En France, la hausse des prix du gaz a été pour l’instant neutralisée.

En Allemagne, si le moral des industriels est affecté par les problèmes d’approvisionnement, le sentiment général reste élevé et un fort rebond dans les commandes serait logique. En France, la hausse des prix du gaz a été pour l’instant neutralisée et le gouvernement a même versé 100 euros à la majorité des ménages pour les «indemniser» de la hausse des prix. Le contexte d’incertitude sanitaire, cependant, peut peser sur le sentiment de confiance général des consommateurs. 

Les pénuries s’atténuent mais l’inflation demeure

Les données de la production automobile allemande suggèrent que les pénuries s’atténuent un peu. La production industrielle devrait donc rester sur une pente ascendante, ce qui n’exclut pas un peu de volatilité à court terme. Aux Etats-Unis, en revanche, les pénuries de puces brident la vente de véhicules depuis plusieurs mois, l’industrie ne pouvant pas fournir suffisamment de véhicules neufs. Si la production automobile s’est reprise en octobre et novembre (+12%), ce qui est peut-être le signe que ces perturbations sont en train de se résorber, elle reste inférieure de 5% à son niveau de la fin 2020. 

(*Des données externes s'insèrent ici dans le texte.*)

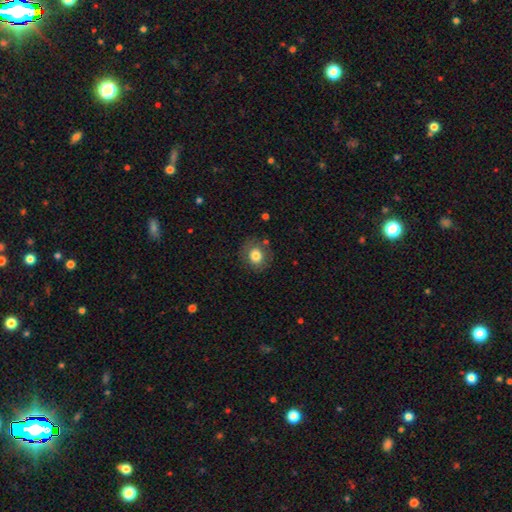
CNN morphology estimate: Overall: smooth (79%). How rounded: round (75%). Merging: none (79%).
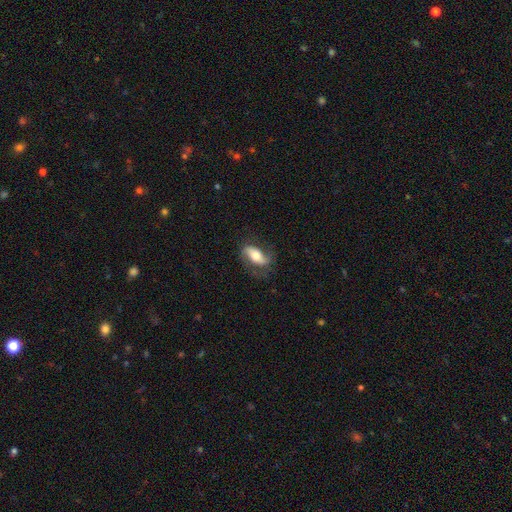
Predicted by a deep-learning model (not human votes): This is possibly a featured or disk galaxy (58%). It is clearly not viewed edge-on (87%). Bar: marginally no (40%). Spiral arm pattern: clearly yes (82%). Central bulge: likely moderate (64%). Merging: likely none (68%).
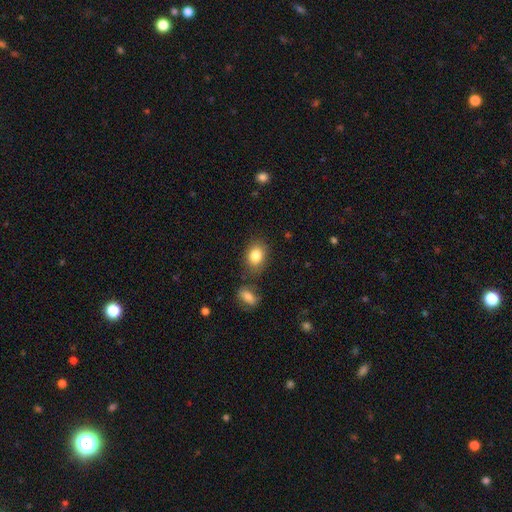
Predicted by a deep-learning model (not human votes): Overall: smooth (83%). How rounded: in between (66%; round 33%). Merging: none (74%).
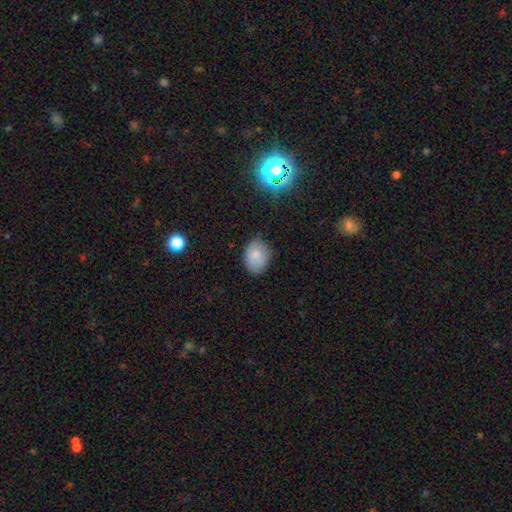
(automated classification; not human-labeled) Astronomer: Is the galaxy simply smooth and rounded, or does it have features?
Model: smooth — 84%.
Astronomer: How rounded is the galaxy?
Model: in between — 67%.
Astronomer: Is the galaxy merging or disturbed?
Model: none — 77%.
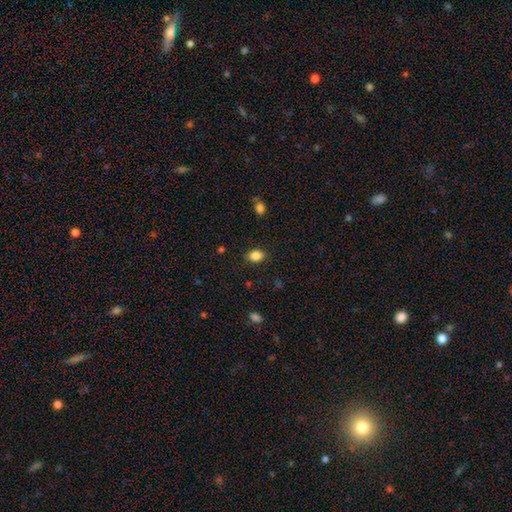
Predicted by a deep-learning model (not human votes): Smooth or featured: smooth — 86% (star or artifact — 9%)
How rounded: in between — 76% (round — 22%)
Merging: none — 86% (minor disturbance — 10%)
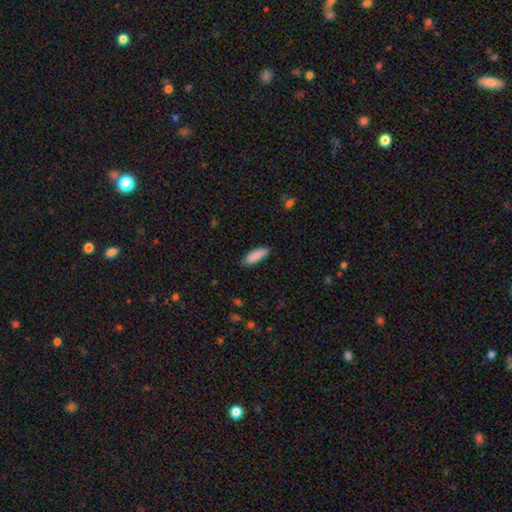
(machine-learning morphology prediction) A smooth galaxy with no disk features (86%) that is in between round and cigar-shaped (66%).

Vote fractions:
- Smooth or featured? smooth: 86% / featured or disk: 8% / star or artifact: 6%
- How rounded? in between: 66% / cigar-shaped: 33% / round: 2%
- Merging? none: 81% / minor disturbance: 15% / major disturbance: 3% / merger: 1%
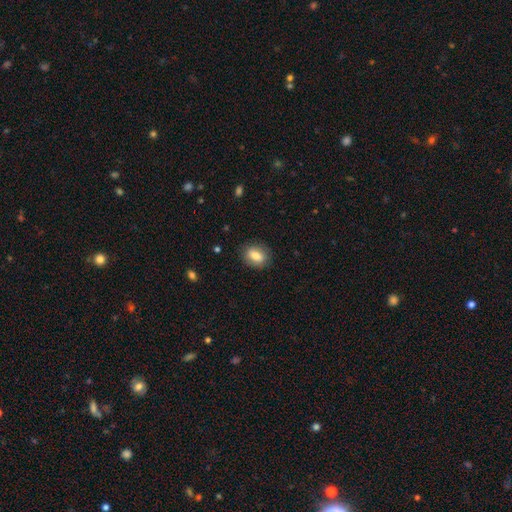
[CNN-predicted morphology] Smooth or featured?
  - smooth: 80% *
  - featured or disk: 12%
  - star or artifact: 8%
How rounded?
  - in between: 72% *
  - round: 26%
  - cigar-shaped: 2%
Merging?
  - none: 85% *
  - minor disturbance: 11%
  - major disturbance: 3%
  - merger: 1%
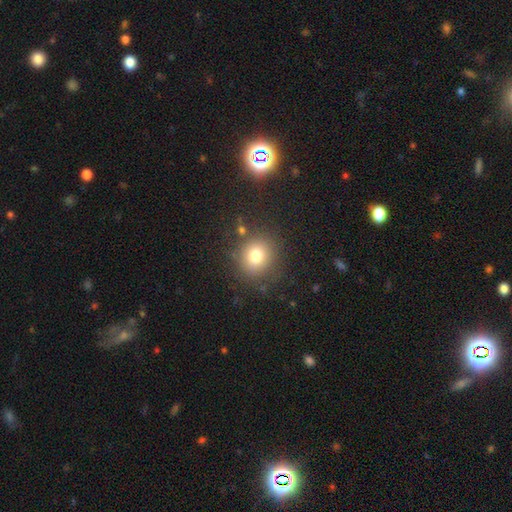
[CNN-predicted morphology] Smooth or featured? Predicted: smooth (p=0.77). How rounded? Predicted: round (p=0.84). Merging? Predicted: none (p=0.82).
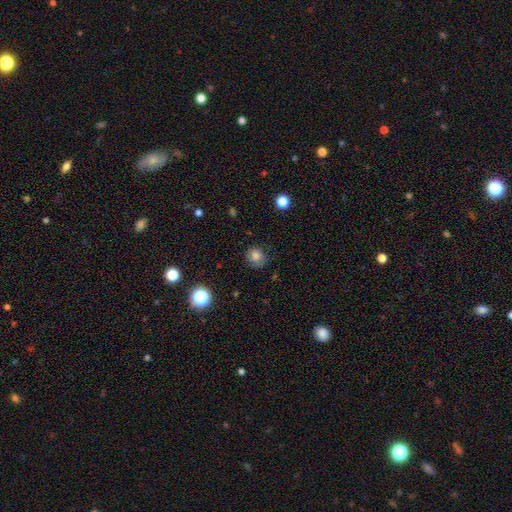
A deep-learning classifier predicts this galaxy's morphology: This is clearly a smooth galaxy (81%). How rounded: clearly round (84%). Merging: likely none (76%).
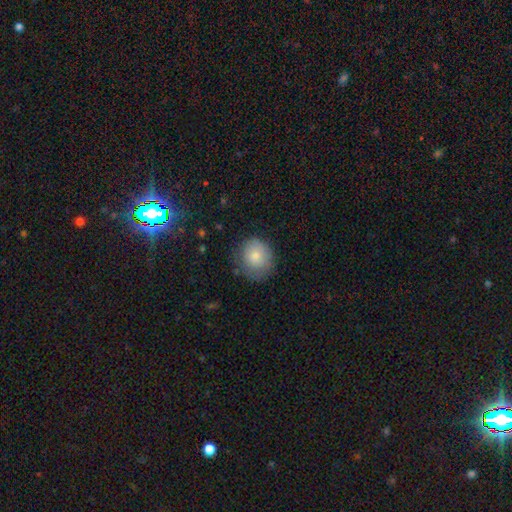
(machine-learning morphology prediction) Smooth or featured: smooth — 80% (featured or disk — 12%)
How rounded: round — 80% (in between — 20%)
Merging: none — 70% (minor disturbance — 22%)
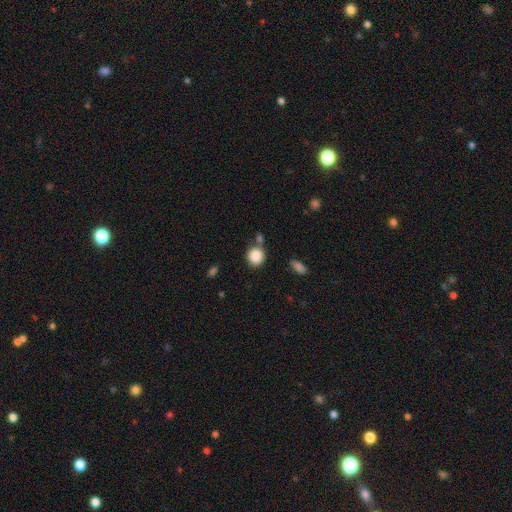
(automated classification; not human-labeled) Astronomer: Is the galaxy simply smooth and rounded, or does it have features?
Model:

En termes d’inflation, le prix du pétrole a commencé à refluer en Allemagne et les effets de base sont plus faibles. Dans le même temps, les prix du gaz et de l’électricité ont connu une poussée en décembre. Le taux d’inflation, qui était de 5,2% sur un an en novembre selon l’indice national et de 6% selon l’indice harmonisé, est attendu en léger repli. La disparition de l’effet TVA en janvier jouera encore plus à la baisse, mais selon les dernières projections de la Bundesbank, l’inflation devrait rester élevée en 2022, à 3,6% en moyenne, avant de reculer à 2,2% en 2023. A l’échelle de l’UEM, les prix de l’énergie ont sans doute encore progressé en décembre avec la nouvelle flambée des prix de gros du gaz et de l’électricité sur la première quinzaine. Leur contribution pourrait représenter plus de la moitié du taux d’inflation total (4,9% sur un an en novembre et 4,8% prévu en décembre). L’inflation énergétique a des causes ponctuelles, comme les tensions géopolitiques avec la Russie sur la question de l’Ukraine et de NordStream 2, et des causes plus structurelles, comme la transition énergétique. Il n’y a pas de solution miracle ni dans un cas, ni dans l’autre. Ce n’est sûrement pas un resserrement précoce de la politique monétaire qui serait le remède.